L'étude de Takeshi Nishimura et coll. (Primate Research Institute, Kyoto) apporte un éclairage nouveau à la connaissance du phénomène de descente laryngé qui survient chez les humains pendant la période postnatale et correspond à phénomène évolutif ayant présidé à la possibilité de phonation.
Le phénomène développemental observé chez les humains est considéré comme unique, et il a constitué le fondement des études paléoanthropologiques sur l'origine et l'évolution du langage parlé chez les humains.
Trois jeunes chimpanzés
Les chercheurs japonais ont étudié le développement de trois jeunes chimpanzés à l'aide de l'imagerie par résonance magnétique (IRM) pour observer les modifications de la région laryngée au cours du développement. Ils observent que le larynx descend, tout comme celui des bébés humains, pendant la petite enfance. Mais que le phénomène est différent, en se produisant sous la forme d'une descente rapide du squelette laryngé proche de l'os hyoïde, sans que ce dernier descende lui-même. Cette descente chez les primates est probablement associée à des modifications des mécanismes de la déglutition, et elle contribue à une indépendance entre les phénomènes de vocalisation et d'articulation nécessaires à la phonation. Les vocalisations du chimpanzé reflètent d'ailleurs cette indépendance. Au cours de l'évolution des primates vers les hominidés, la descente du larynx va se compléter par une seconde phase.

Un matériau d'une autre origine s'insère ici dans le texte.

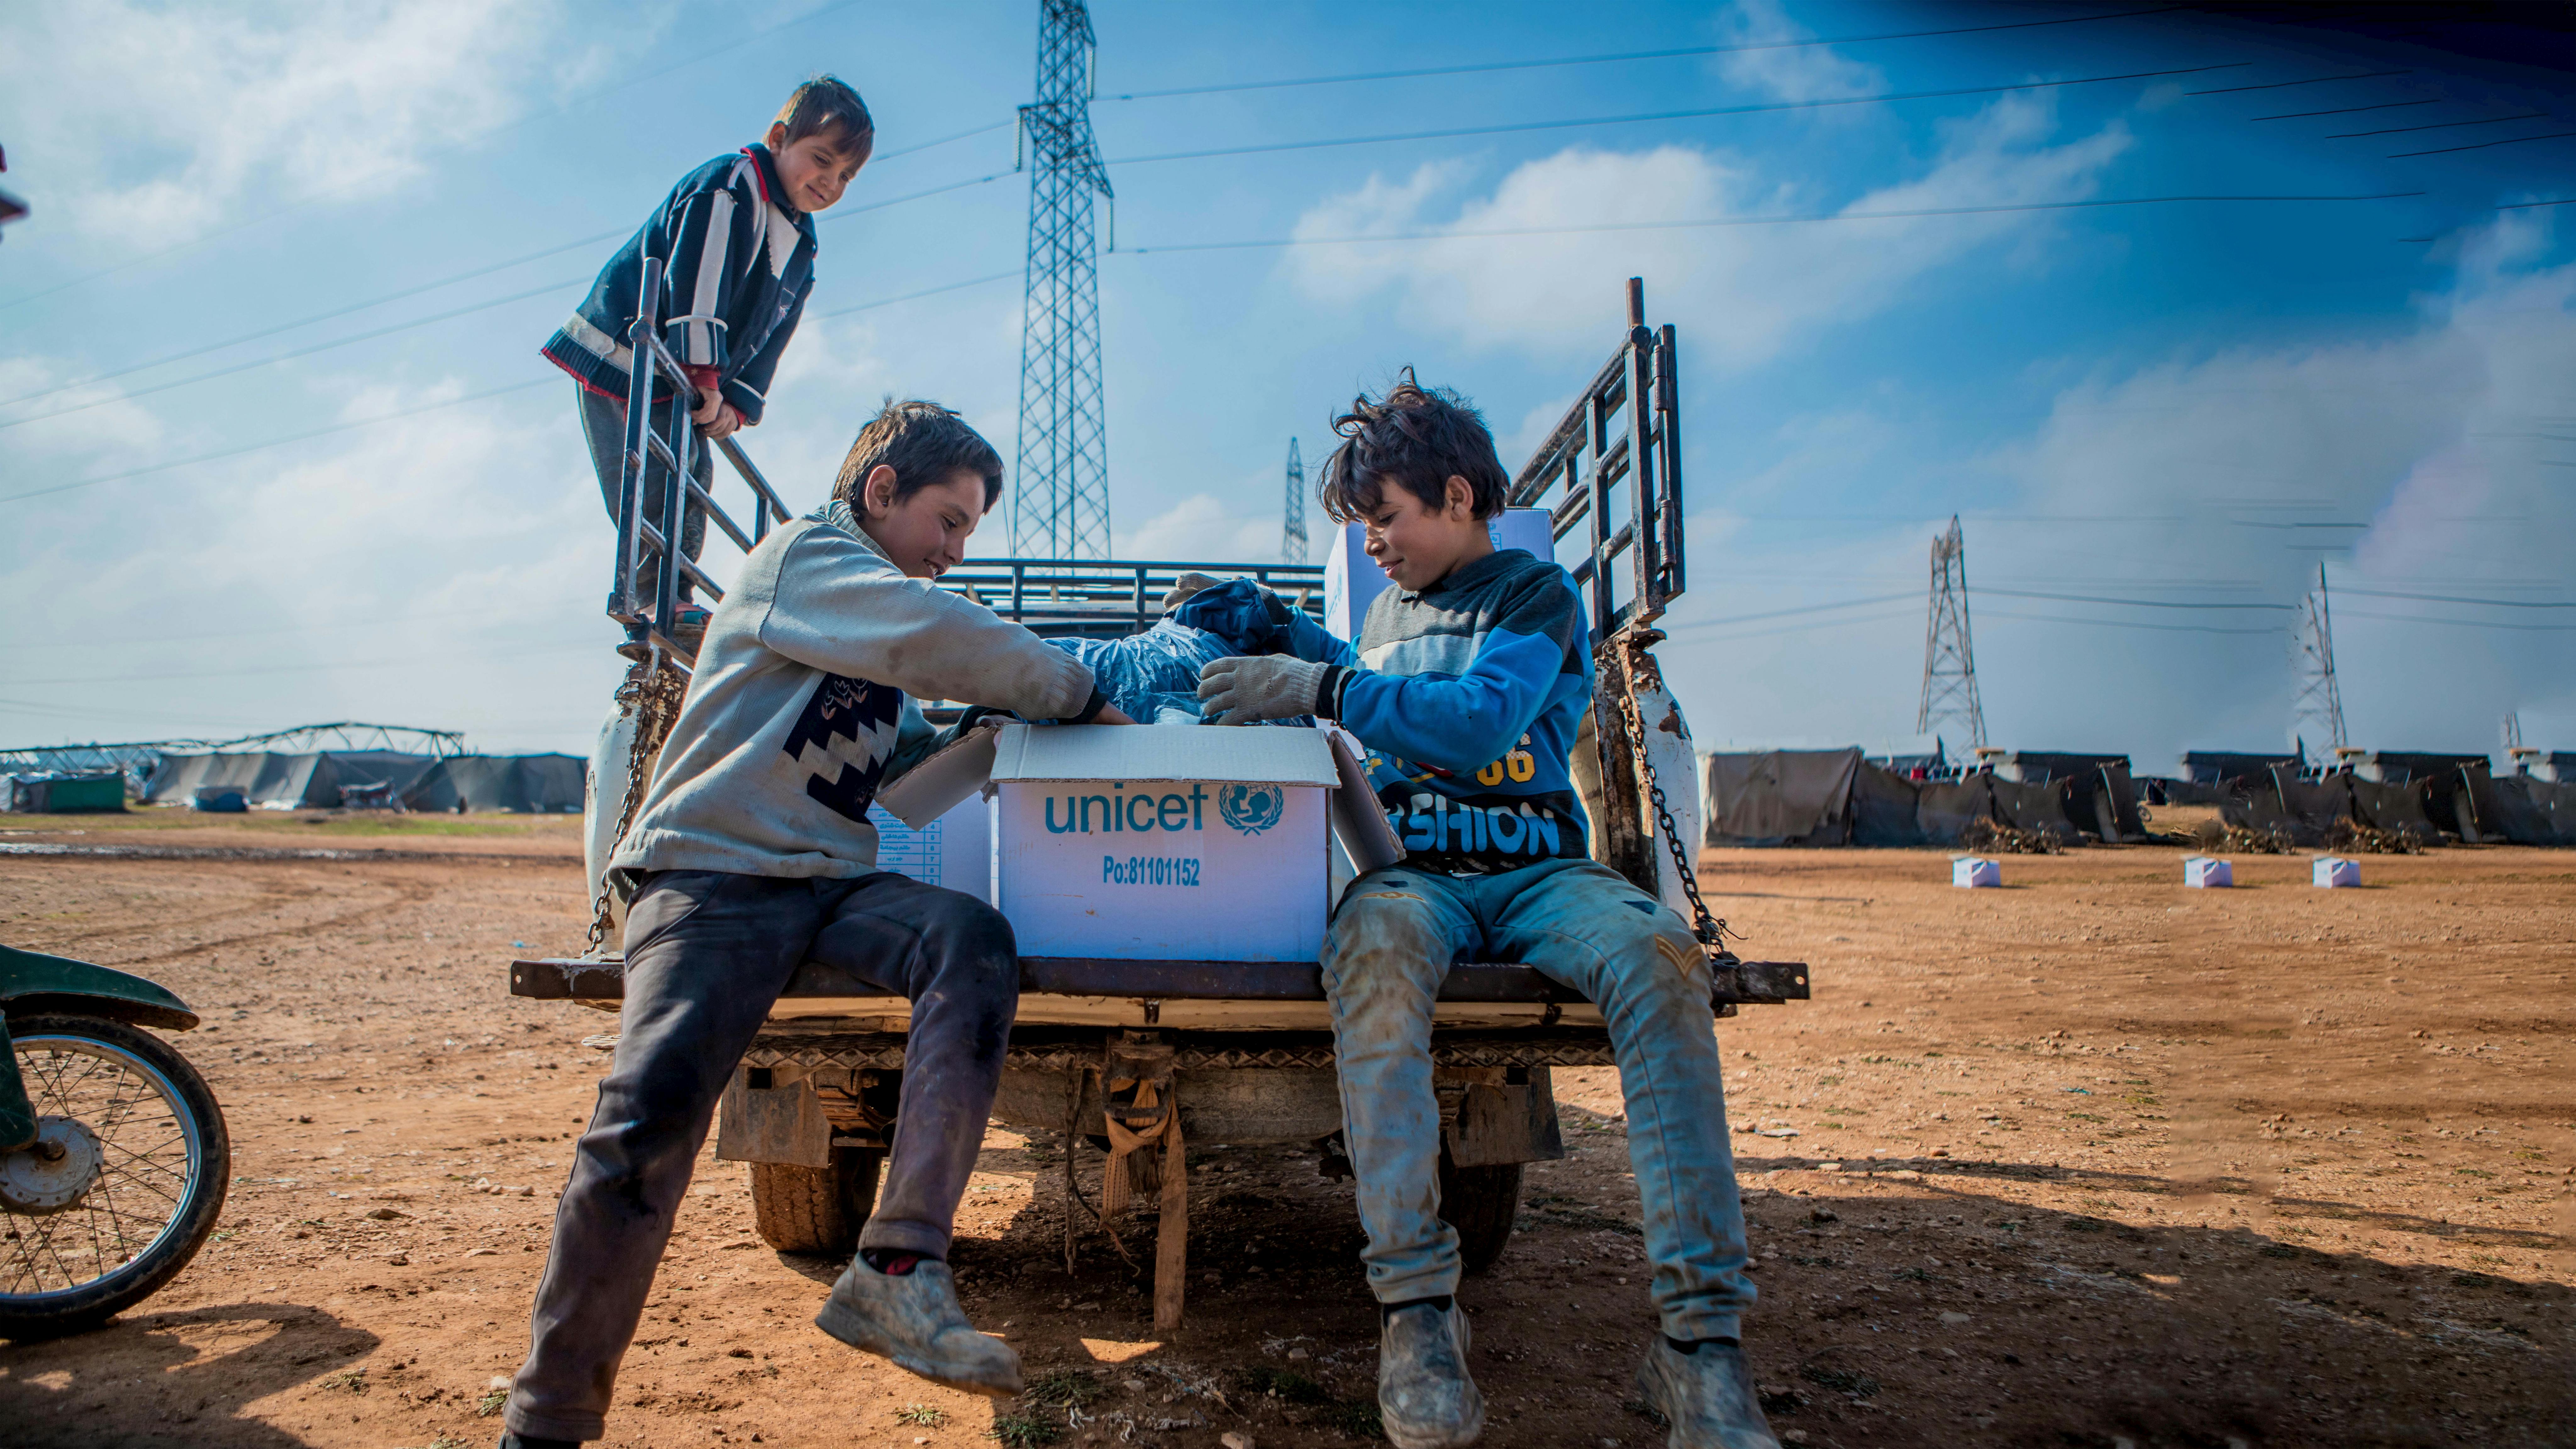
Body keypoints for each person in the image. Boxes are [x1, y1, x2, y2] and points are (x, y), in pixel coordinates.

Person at [498, 401, 1133, 1449]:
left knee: (967, 939)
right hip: (712, 877)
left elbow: (915, 763)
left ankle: (898, 1267)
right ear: (882, 491)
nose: (956, 548)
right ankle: (545, 1421)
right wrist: (1079, 693)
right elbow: (939, 636)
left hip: (825, 886)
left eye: (971, 529)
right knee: (646, 1124)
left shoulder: (869, 626)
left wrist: (1002, 740)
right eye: (949, 518)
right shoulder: (806, 559)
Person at [1196, 374, 1777, 1449]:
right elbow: (1372, 702)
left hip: (1540, 876)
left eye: (1387, 519)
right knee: (1367, 945)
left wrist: (1321, 689)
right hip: (1416, 875)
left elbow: (1473, 724)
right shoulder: (1380, 613)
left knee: (1660, 953)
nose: (1372, 544)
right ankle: (1417, 1316)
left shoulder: (1534, 598)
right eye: (1363, 528)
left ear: (1456, 496)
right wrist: (1290, 644)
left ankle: (1701, 1350)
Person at [544, 74, 872, 653]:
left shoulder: (802, 241)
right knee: (649, 476)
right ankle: (652, 594)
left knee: (694, 474)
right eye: (821, 160)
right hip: (629, 351)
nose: (831, 182)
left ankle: (679, 595)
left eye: (846, 176)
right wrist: (702, 373)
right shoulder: (732, 183)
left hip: (692, 377)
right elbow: (700, 277)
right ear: (778, 139)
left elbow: (777, 324)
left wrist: (740, 397)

C'est ce que l'on déduit des observations comparatives entre chimpanzés et nouveau-nés humains. Chez ces derniers, l'os hyoïde et le larynx sont en position aussi élevée que chez les autres mammifères. Mais ces deux structures anatomiques descendent ensuite progressivement pendant la vie postnatale précoce (entre 4 et 6 mois d'âge). Ainsi, deux phénomènes distincts doivent être considérés. D'une part, la descente du squelette laryngé par rapport à l'os hyoïde (comme chez les chimpanzés) ; d'autre part, la descente de l'os hyoïde par rapport à la mandibule et à la base crânienne (chez les hominidés).
« C'est ainsi que le tractus vocal supralaryngé humain se développe pour former un double système résonateur à deux composantes de longueur égale : la composante horizontale est formée par le mur oropharyngé postérieur jusqu'aux lèvres et la composante verticale, des cordes vocales au velum. » C'est cette configuration, en combinaison avec la mobilité de la langue, qui permet la production des sons complexes de la voix humaine.
L'interaction d'un ensemble de fonctions
Jusque-là, on considérait que la descente du larynx était un phénomène évolutif survenu au cours d'un processus d'une seule traite, combiné à une diminution du prognathisme et à la déflexion de la base crânienne.
La première descente permet en fait au larynx de se mouvoir indépendamment de l'os hyoïde. Les changements subséquents du larynx qui descend le long du cou interagissent avec un ensemble de fonctions : la respiration, la déglutition et la locomotion.
Si la nouvelle conformation accroît le risque d'aspiration accidentelle pendant la déglutition, le mode adulte de déglutition est-il adapté pour réduire ce risque (fermeture de l'orifice laryngé) ?
« Si la théorie évolutionniste est correcte et que la position des structures pharyngées chez les hominidés confère des avantages, on peut supposer que la descente du pharynx est survenue en relation avec les changements du mode alimentaire et avec l'augmentation de la taille des hominidés. » Sans relation donc avec la nécessité phonatoire, qui n'existait pas, mais en constituait les prérequis.
« Proc Natl Acad Sci USA », 27 mai 2003, édition en ligne avancée.